According to my tourist office map, there's a road that goes straight up the coast but I soon discover why it's drawn as a little, wispy, narrow line. There's a passage in Pirsig's Zen and the Art of Motorcycle Maintenance where he extolls the great virtues of staying well off the highways when touring; but does note the danger of picking a country road that turns into a two-rutter, that turns into a single-rutter, that turns into some farmer's backyard. Well, let's just say I was reminded of that passage. Still, it's a very pretty setting for offroad, dirt-bike, motocross (and I've got the bike for it); so I negotiate the ruts and rocks, trying not to worry excessively about what's going to happen if I wipe out and damage the bike, or (worse) me. And I have no real reason to think I'm going to run out of gas. And I'm probably even still going the right way.
Luckily, this is the best place in the world to ask for directions (everyone delights in directing you), so I ask each person I pass for reassurance that I'm still on the "road." Eventually I hit the seaside town, and crossroads, I've been looking for, make a sweeping left, and find . . . a paved road! A real road! Yeah! Later, when asked how my ride was, I answer that it was "an adventure" a little more stressful than fun. But, again, adventures are good. I guess I did pick Africa.
I get back to Stone Town unhurt, unstranded, and with an undamaged bike and even find the shop straight away, within the maze of alleys. I retrieve my deposit, and walk to Africa House, where the group is meeting for a sundowner. I'm early, so I grab a mango ice (from Amore Mio), a henna tattoo (from Asha, a stunning half-Indian/half-African woman taking a break from studying medicine in, of all places, the Ukraine), and settle down on the balcony bar with my Swahili guide. The group trickles in and I stay long enough to sort of greet the people I've been living on top of 1440 minutes a day for weeks, then exfil back to Amore Mio for dinner with Mark.
I'm early, so I greet the owner (she and I are getting pretty chummy), and order a spiced ice tea. The sun begins to . . . well, the answer surely may be guessed by now. I'm still early, so I order a bowl of sorbet (banana, passionfruit, and bungo, as I recall). I decide this truly is the gelato of sorbets. As I sit (in my usual seat) and monitor the water, I ponder: how flash it is to have a favorite waterside gelateria in Zanzibar? That is going to go an awful long way at an awful lot of future cocktail parties, let me make so bold as to predict.

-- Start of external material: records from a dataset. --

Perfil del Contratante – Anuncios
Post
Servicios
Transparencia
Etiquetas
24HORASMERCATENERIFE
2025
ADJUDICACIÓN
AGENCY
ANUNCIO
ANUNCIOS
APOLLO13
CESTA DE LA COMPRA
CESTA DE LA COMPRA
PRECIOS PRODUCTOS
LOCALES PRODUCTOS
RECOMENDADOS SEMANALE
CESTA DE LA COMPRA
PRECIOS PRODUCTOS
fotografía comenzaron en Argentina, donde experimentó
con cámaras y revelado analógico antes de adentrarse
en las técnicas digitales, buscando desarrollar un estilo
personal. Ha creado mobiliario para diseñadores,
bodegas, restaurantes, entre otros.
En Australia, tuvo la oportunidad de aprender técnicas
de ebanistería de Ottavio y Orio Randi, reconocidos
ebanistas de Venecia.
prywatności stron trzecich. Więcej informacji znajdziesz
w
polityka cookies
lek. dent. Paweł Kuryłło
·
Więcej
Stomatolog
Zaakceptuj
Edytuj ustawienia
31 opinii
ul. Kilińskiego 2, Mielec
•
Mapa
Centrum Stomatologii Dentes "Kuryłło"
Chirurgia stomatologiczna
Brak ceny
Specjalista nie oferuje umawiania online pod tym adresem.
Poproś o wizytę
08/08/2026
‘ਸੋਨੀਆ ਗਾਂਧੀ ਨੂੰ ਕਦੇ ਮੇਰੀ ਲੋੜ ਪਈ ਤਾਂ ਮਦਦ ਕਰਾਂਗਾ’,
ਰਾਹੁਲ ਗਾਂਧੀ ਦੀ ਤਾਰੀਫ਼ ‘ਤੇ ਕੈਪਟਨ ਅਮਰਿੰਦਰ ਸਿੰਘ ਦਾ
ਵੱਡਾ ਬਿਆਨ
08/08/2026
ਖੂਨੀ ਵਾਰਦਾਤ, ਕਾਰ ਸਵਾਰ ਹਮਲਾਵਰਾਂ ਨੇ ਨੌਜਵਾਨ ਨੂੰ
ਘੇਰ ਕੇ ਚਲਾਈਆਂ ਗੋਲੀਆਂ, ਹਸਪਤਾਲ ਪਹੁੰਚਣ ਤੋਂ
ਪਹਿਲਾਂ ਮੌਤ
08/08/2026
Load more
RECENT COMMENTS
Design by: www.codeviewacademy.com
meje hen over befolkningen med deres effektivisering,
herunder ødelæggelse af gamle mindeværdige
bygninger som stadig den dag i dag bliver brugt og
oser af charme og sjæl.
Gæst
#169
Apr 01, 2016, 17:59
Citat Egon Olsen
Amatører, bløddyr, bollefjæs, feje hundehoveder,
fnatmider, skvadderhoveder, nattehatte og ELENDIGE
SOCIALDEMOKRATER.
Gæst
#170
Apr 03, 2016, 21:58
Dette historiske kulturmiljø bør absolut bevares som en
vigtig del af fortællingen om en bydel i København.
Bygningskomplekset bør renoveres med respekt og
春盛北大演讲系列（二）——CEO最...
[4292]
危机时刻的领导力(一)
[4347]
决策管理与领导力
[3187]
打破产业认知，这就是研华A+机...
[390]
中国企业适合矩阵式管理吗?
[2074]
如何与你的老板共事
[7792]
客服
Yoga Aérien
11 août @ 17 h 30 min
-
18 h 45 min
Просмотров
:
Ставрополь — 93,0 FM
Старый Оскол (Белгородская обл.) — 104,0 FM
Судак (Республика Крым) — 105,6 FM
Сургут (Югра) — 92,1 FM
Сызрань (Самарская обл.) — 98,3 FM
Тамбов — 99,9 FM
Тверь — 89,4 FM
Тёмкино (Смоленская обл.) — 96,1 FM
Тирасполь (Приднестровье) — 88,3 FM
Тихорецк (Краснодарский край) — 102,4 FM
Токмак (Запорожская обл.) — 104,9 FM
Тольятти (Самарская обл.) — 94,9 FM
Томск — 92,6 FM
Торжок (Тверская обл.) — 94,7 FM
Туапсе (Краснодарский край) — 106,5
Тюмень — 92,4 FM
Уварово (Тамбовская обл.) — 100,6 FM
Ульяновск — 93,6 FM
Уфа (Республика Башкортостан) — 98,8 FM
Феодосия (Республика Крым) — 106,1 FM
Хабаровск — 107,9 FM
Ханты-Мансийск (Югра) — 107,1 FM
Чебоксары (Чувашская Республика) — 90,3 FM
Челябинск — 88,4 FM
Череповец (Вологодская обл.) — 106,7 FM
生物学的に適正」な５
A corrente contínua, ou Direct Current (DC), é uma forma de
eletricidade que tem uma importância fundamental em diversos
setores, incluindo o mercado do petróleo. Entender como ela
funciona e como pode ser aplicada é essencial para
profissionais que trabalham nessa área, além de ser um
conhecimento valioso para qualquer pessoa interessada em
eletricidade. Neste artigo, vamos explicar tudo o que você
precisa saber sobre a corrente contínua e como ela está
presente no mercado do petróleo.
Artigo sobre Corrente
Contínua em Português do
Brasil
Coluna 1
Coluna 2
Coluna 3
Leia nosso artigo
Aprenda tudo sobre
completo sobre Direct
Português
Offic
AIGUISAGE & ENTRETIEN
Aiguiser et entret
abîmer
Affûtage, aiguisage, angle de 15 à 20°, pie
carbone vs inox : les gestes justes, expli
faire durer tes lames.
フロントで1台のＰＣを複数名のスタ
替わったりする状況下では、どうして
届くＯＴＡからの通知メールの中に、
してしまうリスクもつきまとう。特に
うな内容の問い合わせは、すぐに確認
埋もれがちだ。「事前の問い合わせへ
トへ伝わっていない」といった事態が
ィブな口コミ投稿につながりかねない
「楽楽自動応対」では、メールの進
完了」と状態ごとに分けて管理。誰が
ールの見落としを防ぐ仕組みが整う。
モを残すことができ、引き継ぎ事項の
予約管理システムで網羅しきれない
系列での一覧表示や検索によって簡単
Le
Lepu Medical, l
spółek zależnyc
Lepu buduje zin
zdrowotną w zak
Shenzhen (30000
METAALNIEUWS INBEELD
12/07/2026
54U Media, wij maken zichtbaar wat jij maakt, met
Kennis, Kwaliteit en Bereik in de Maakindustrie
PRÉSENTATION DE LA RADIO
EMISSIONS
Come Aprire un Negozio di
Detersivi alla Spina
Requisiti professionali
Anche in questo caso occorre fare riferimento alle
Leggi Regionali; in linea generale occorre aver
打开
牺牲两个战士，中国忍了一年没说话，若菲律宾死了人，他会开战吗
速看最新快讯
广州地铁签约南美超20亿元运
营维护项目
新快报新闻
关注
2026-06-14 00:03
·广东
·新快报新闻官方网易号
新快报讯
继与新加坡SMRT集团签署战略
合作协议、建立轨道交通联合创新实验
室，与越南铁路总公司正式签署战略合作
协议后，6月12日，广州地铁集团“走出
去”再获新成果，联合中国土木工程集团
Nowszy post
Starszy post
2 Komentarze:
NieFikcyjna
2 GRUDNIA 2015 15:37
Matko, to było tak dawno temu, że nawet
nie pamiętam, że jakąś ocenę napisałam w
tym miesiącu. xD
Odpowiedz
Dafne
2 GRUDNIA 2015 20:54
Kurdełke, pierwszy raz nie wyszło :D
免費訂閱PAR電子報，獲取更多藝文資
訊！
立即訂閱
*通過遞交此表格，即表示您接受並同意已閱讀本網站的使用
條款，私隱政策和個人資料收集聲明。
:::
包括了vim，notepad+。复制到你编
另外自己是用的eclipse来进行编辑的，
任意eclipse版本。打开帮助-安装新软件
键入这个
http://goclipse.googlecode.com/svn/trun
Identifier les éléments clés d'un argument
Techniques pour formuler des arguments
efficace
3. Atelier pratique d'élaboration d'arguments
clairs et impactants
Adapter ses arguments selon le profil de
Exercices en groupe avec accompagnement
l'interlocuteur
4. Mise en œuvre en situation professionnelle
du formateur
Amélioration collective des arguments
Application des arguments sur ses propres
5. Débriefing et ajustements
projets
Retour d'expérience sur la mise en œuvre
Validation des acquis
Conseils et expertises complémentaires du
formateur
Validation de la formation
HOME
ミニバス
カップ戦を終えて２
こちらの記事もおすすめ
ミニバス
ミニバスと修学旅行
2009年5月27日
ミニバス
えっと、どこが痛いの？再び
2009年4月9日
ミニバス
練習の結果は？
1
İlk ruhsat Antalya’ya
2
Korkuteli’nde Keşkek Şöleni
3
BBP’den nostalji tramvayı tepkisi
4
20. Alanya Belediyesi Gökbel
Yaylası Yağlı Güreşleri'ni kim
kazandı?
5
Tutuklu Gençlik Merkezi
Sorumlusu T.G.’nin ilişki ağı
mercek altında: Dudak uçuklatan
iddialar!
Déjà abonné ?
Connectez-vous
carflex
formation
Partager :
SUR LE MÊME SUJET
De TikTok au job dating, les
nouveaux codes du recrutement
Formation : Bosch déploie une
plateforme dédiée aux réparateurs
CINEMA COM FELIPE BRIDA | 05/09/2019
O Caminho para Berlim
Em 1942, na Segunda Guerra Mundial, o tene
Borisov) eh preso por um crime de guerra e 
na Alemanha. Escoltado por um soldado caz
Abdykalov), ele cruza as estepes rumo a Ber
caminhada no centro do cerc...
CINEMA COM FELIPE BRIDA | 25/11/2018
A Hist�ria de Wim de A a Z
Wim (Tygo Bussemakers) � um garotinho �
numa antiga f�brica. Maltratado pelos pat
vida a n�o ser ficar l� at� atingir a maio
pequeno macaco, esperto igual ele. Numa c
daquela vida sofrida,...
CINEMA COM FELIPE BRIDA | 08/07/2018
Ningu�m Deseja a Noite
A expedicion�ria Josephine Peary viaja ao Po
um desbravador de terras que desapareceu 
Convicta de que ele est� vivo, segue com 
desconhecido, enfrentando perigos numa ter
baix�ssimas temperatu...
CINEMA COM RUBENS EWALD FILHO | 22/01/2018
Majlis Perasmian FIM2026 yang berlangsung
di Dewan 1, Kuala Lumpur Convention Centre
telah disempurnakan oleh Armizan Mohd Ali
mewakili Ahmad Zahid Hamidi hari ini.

Mark arrives. We eat, discuss the Russians (Dostoevski, Gogol, Lermontov, Nabokov). Then as previously noted we get into it a bit, mostly on the topic of charity. For some reason, this is a hot-button issue with me. Also, it's starting to have been a long trip. Mainly, I just chose to be a cranky and not a little snide bastard. I realized, and regretted it, almost as quickly as I was doing it but not quickly enough.
Pushing home through the mob in the plaza (it's the last night of the holiday, and the most crowded and boisterous yet), we're more-vigorously-than-before assaulted by bodies, racks of meat, curio vendors, and hustlers and we're not much in the mood for it. Before we hit the hotel, we're actually arguing about whether a ferry that leaves at 4pm, but which you have to be on at 3pm, is a "4 o'clock ferry." Jesus. There are frustrations and tension on any trip; but I don't have to like them, and I aspire to much better from myself. Back in the room, after Mark retires, I dive into the glow of the laptop LCD and I recall and review some of my serious failures of good will, patience, and kindness on previous trips (most notably, with Sara in Latin America, and with Erin in Italy). I believe I'm doing better; but not yet well enough. I write my little Dispatch mea culpa. I sleep.